_EXCERPTED RECORDS_
---------------

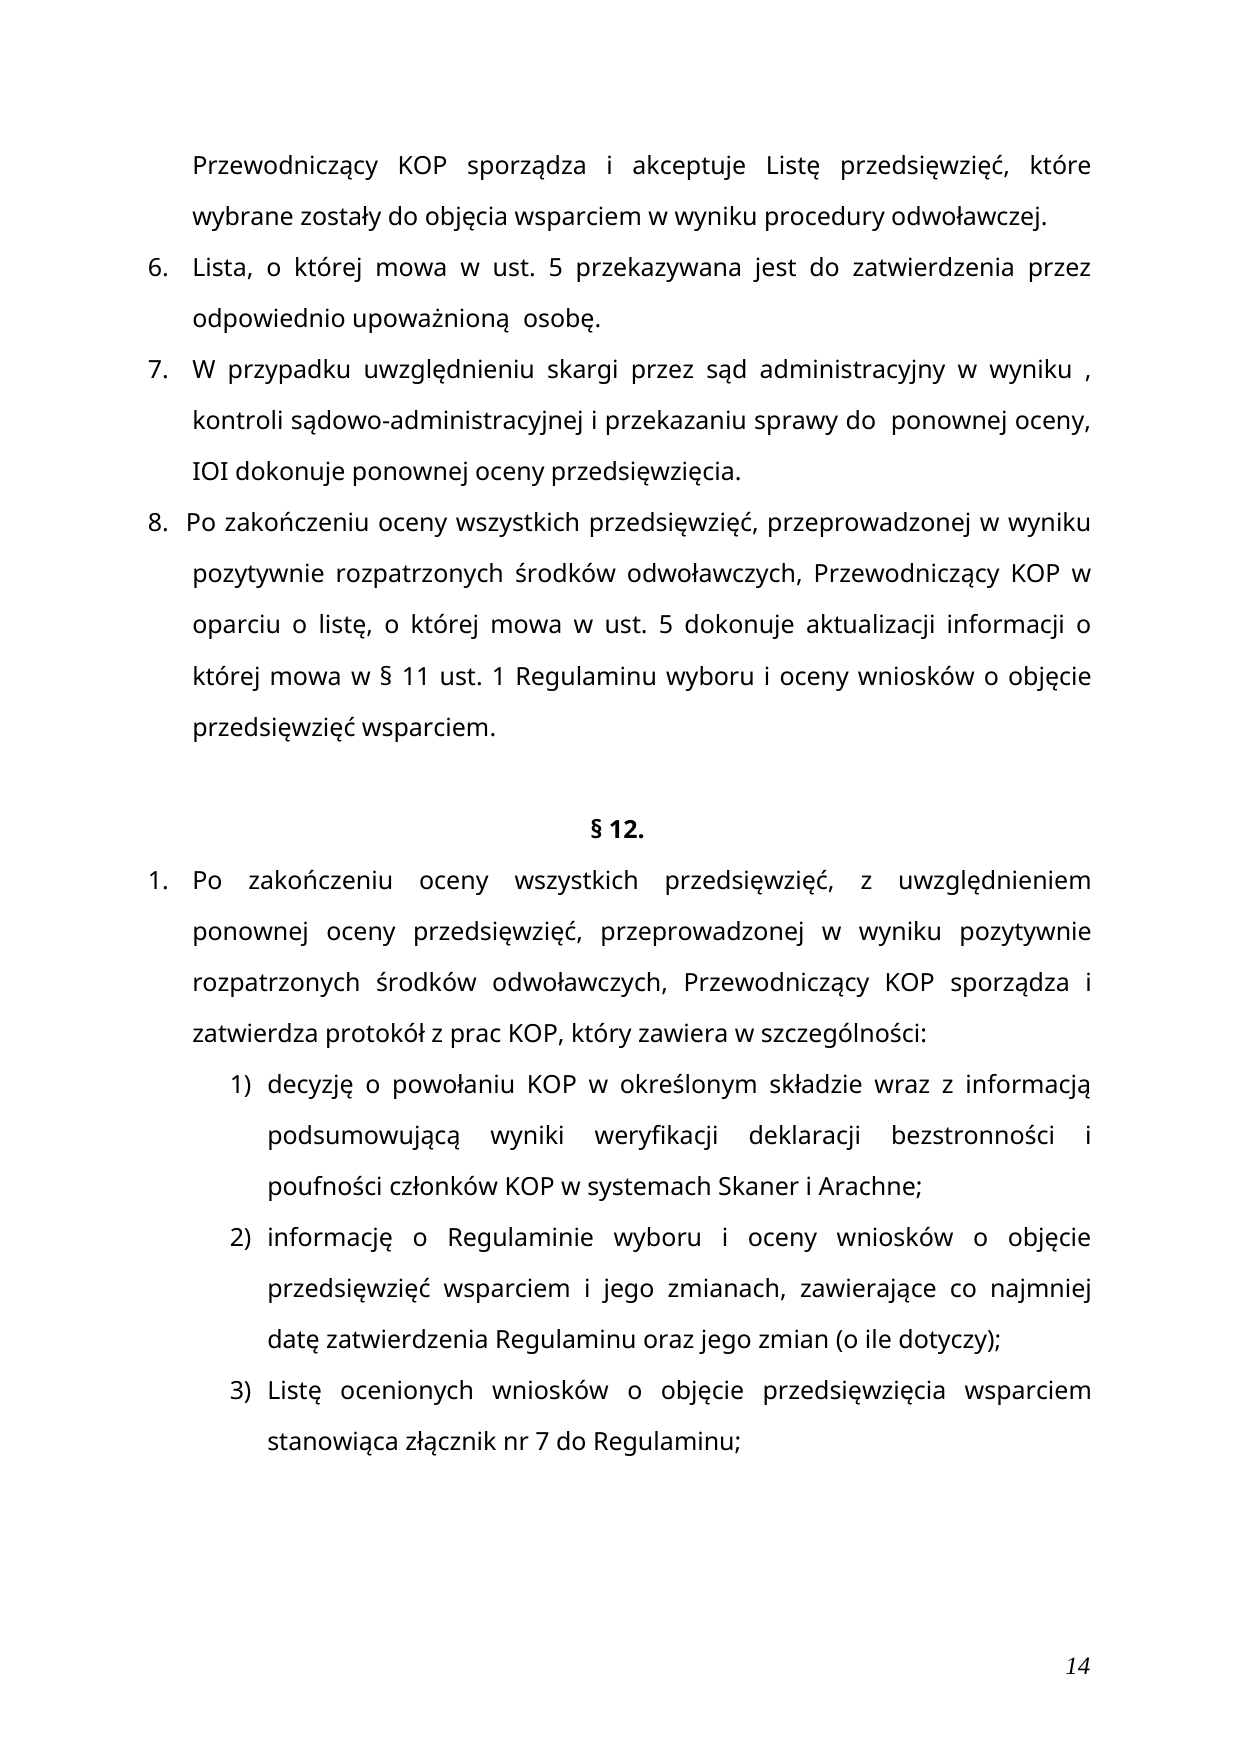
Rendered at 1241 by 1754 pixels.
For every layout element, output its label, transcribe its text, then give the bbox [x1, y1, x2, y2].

text § 12. [516, 811, 1092, 845]
list Listę ocenionych wniosków o objęcie przedsięwzięcia wsparciem stanowiąca złącznik nr 7 do Regulaminu; [229, 1373, 1092, 1458]
list decyzję o powołaniu KOP w określonym składzie wraz z informacją podsumowującą wyniki weryfikacji deklaracji bezstronności i poufności członków KOP w systemach Skaner i Arachne; [229, 1066, 1092, 1203]
list informację o Regulaminie wyboru i oceny wniosków o objęcie przedsięwzięć wsparciem i jego zmianach, zawierające co najmniej datę zatwierdzenia Regulaminu oraz jego zmian (o ile dotyczy); [229, 1219, 1092, 1356]
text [148, 148, 1092, 233]
text 6. Lista, o której mowa w ust. 5 przekazywana jest do zatwierdzenia przez odpowiednio upoważnioną osobę. [148, 250, 1092, 335]
text 7. W przypadku uwzględnieniu skargi przez sąd administracyjny w wyniku , kontroli sądowo-administracyjnej i przekazaniu sprawy do ponownej oceny, IOI dokonuje ponownej oceny przedsięwzięcia. [148, 352, 1092, 488]
text 8. Po zakończeniu oceny wszystkich przedsięwzięć, przeprowadzonej w wyniku pozytywnie rozpatrzonych środków odwoławczych, Przewodniczący KOP w oparciu o listę, o której mowa w ust. 5 dokonuje aktualizacji informacji o której mowa w § 11 ust. 1 Regulaminu wyboru i oceny wniosków o objęcie przedsięwzięć wsparciem. [148, 505, 1092, 743]
text 1. Po zakończeniu oceny wszystkich przedsięwzięć, z uwzględnieniem ponownej oceny przedsięwzięć, przeprowadzonej w wyniku pozytywnie rozpatrzonych środków odwoławczych, Przewodniczący KOP sporządza i zatwierdza protokół z prac KOP, który zawiera w szczególności: [148, 862, 1092, 1049]
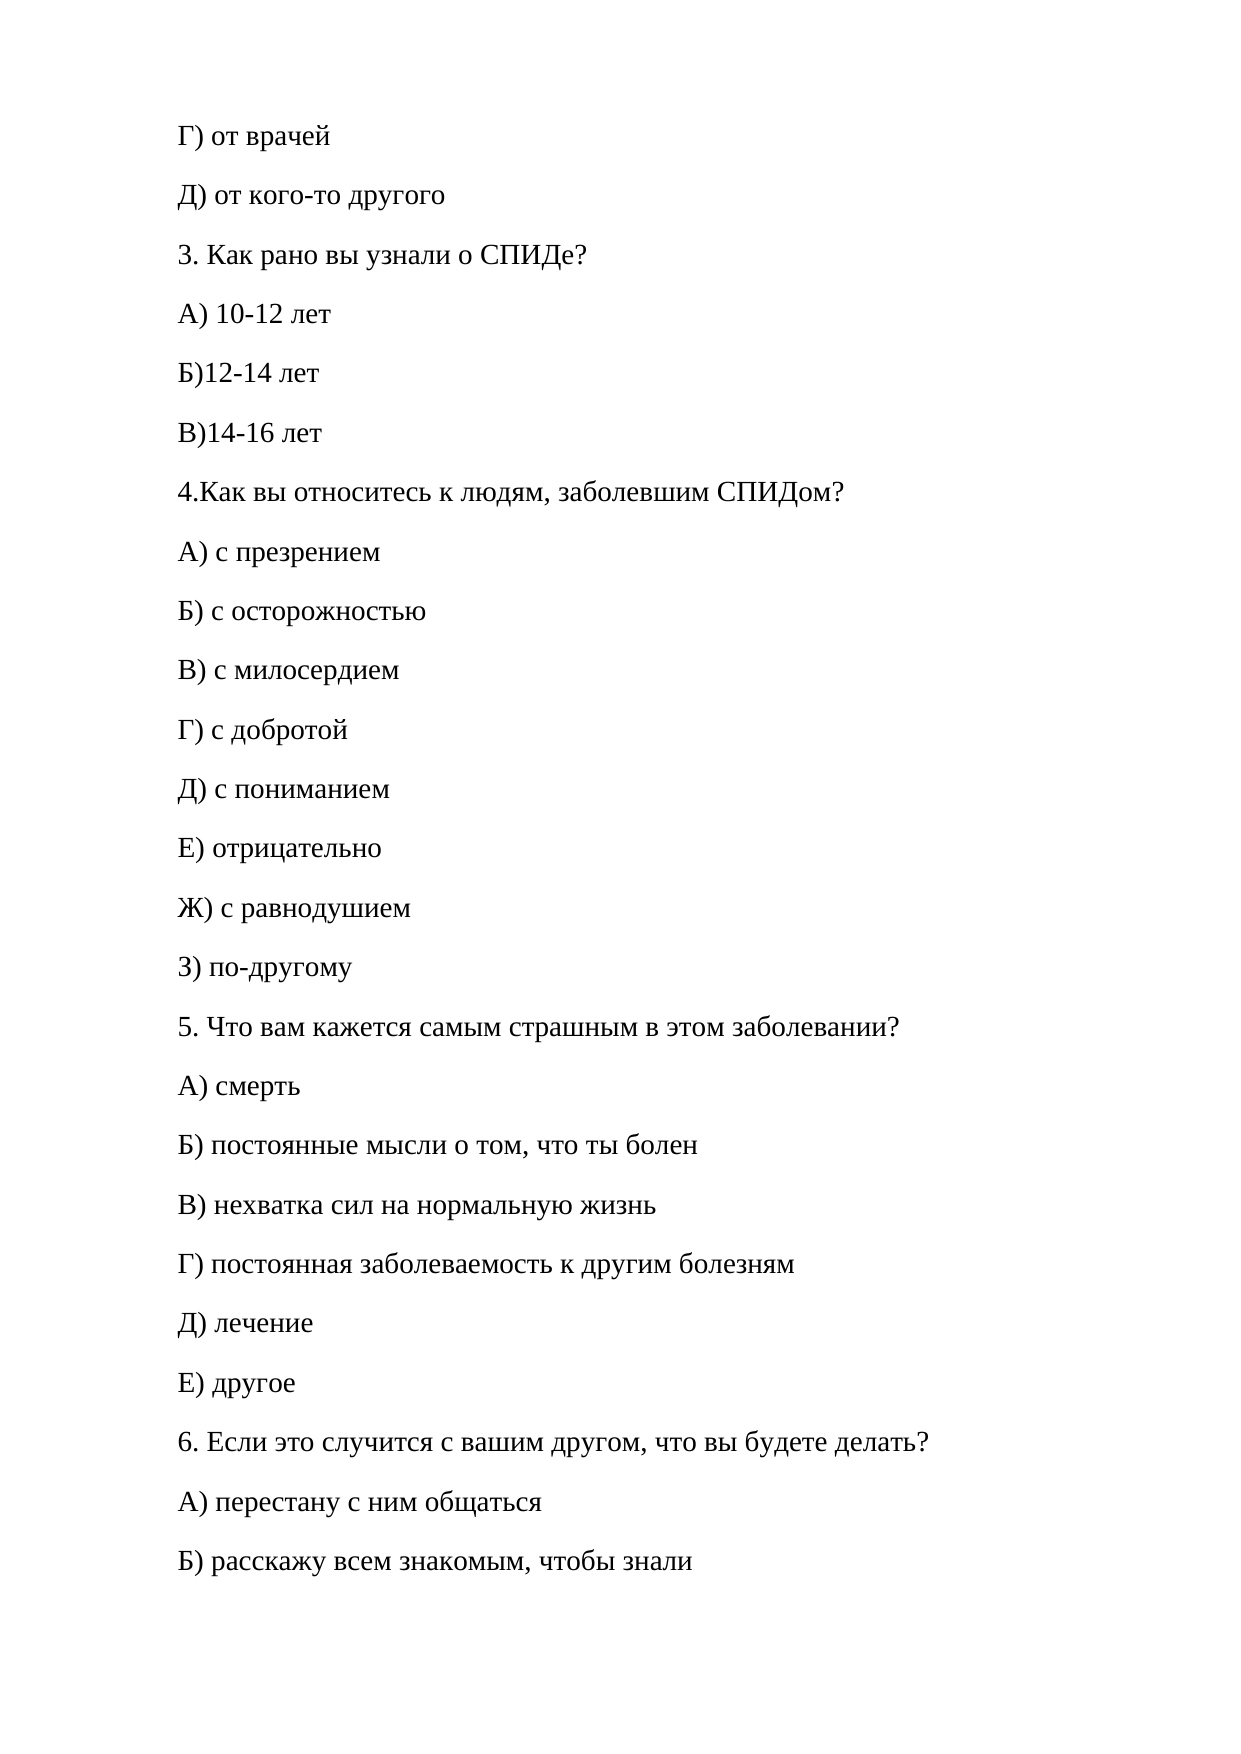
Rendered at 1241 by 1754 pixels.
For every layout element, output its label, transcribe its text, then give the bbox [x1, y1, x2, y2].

text Б) расскажу всем знакомым, чтобы знали [177, 1543, 1152, 1577]
text В) с милосердием [177, 652, 1152, 686]
text Ж) с равнодушием [177, 890, 1152, 923]
text А) смерть [177, 1068, 1152, 1102]
text В) нехватка сил на нормальную жизнь [177, 1187, 1152, 1220]
text Е) другое [177, 1365, 1152, 1398]
text А) 10-12 лет [177, 296, 1152, 330]
text Г) от врачей [177, 118, 1152, 152]
text Г) постоянная заболеваемость к другим болезням [177, 1246, 1152, 1280]
text Д) лечение [177, 1306, 1152, 1339]
text 5. Что вам кажется самым страшным в этом заболевании? [177, 1009, 1152, 1042]
text Д) с пониманием [177, 771, 1152, 805]
text Б)12-14 лет [177, 356, 1152, 389]
text З) по-другому [177, 949, 1152, 983]
text А) перестану с ним общаться [177, 1484, 1152, 1517]
text 3. Как рано вы узнали о СПИДе? [177, 237, 1152, 270]
text Г) с добротой [177, 712, 1152, 745]
text Е) отрицательно [177, 831, 1152, 864]
text А) с презрением [177, 534, 1152, 567]
text В)14-16 лет [177, 415, 1152, 448]
text 4.Как вы относитесь к людям, заболевшим СПИДом? [177, 474, 1152, 508]
text Д) от кого-то другого [177, 177, 1152, 211]
text Б) постоянные мысли о том, что ты болен [177, 1127, 1152, 1161]
text Б) с осторожностью [177, 593, 1152, 627]
text 6. Если это случится с вашим другом, что вы будете делать? [177, 1424, 1152, 1458]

---------------

_PROBLEM DESCRIPTION_
Give all the records again, exactly, without images.

_ANSWER BOX_
Rendered at 1241 by 1754 pixels.
For every layout element, output its label, transcribe its text, then give the bbox [x1, y1, x2, y2].

text § 12. [516, 811, 1092, 845]
list Listę ocenionych wniosków o objęcie przedsięwzięcia wsparciem stanowiąca złącznik nr 7 do Regulaminu; [229, 1373, 1092, 1458]
list decyzję o powołaniu KOP w określonym składzie wraz z informacją podsumowującą wyniki weryfikacji deklaracji bezstronności i poufności członków KOP w systemach Skaner i Arachne; [229, 1066, 1092, 1203]
list informację o Regulaminie wyboru i oceny wniosków o objęcie przedsięwzięć wsparciem i jego zmianach, zawierające co najmniej datę zatwierdzenia Regulaminu oraz jego zmian (o ile dotyczy); [229, 1219, 1092, 1356]
text [148, 148, 1092, 233]
text 6. Lista, o której mowa w ust. 5 przekazywana jest do zatwierdzenia przez odpowiednio upoważnioną osobę. [148, 250, 1092, 335]
text 7. W przypadku uwzględnieniu skargi przez sąd administracyjny w wyniku , kontroli sądowo-administracyjnej i przekazaniu sprawy do ponownej oceny, IOI dokonuje ponownej oceny przedsięwzięcia. [148, 352, 1092, 488]
text 8. Po zakończeniu oceny wszystkich przedsięwzięć, przeprowadzonej w wyniku pozytywnie rozpatrzonych środków odwoławczych, Przewodniczący KOP w oparciu o listę, o której mowa w ust. 5 dokonuje aktualizacji informacji o której mowa w § 11 ust. 1 Regulaminu wyboru i oceny wniosków o objęcie przedsięwzięć wsparciem. [148, 505, 1092, 743]
text 1. Po zakończeniu oceny wszystkich przedsięwzięć, z uwzględnieniem ponownej oceny przedsięwzięć, przeprowadzonej w wyniku pozytywnie rozpatrzonych środków odwoławczych, Przewodniczący KOP sporządza i zatwierdza protokół z prac KOP, który zawiera w szczególności: [148, 862, 1092, 1049]
Rendered at 1241 by 1754 pixels.
For every layout element, output its label, transcribe its text, then give the bbox [x1, y1, x2, y2].

text Б) расскажу всем знакомым, чтобы знали [177, 1543, 1152, 1577]
text В) с милосердием [177, 652, 1152, 686]
text Ж) с равнодушием [177, 890, 1152, 923]
text А) смерть [177, 1068, 1152, 1102]
text В) нехватка сил на нормальную жизнь [177, 1187, 1152, 1220]
text Е) другое [177, 1365, 1152, 1398]
text А) 10-12 лет [177, 296, 1152, 330]
text Г) от врачей [177, 118, 1152, 152]
text Г) постоянная заболеваемость к другим болезням [177, 1246, 1152, 1280]
text Д) лечение [177, 1306, 1152, 1339]
text 5. Что вам кажется самым страшным в этом заболевании? [177, 1009, 1152, 1042]
text Д) с пониманием [177, 771, 1152, 805]
text Б)12-14 лет [177, 356, 1152, 389]
text З) по-другому [177, 949, 1152, 983]
text А) перестану с ним общаться [177, 1484, 1152, 1517]
text 3. Как рано вы узнали о СПИДе? [177, 237, 1152, 270]
text Г) с добротой [177, 712, 1152, 745]
text Е) отрицательно [177, 831, 1152, 864]
text А) с презрением [177, 534, 1152, 567]
text В)14-16 лет [177, 415, 1152, 448]
text 4.Как вы относитесь к людям, заболевшим СПИДом? [177, 474, 1152, 508]
text Д) от кого-то другого [177, 177, 1152, 211]
text Б) постоянные мысли о том, что ты болен [177, 1127, 1152, 1161]
text Б) с осторожностью [177, 593, 1152, 627]
text 6. Если это случится с вашим другом, что вы будете делать? [177, 1424, 1152, 1458]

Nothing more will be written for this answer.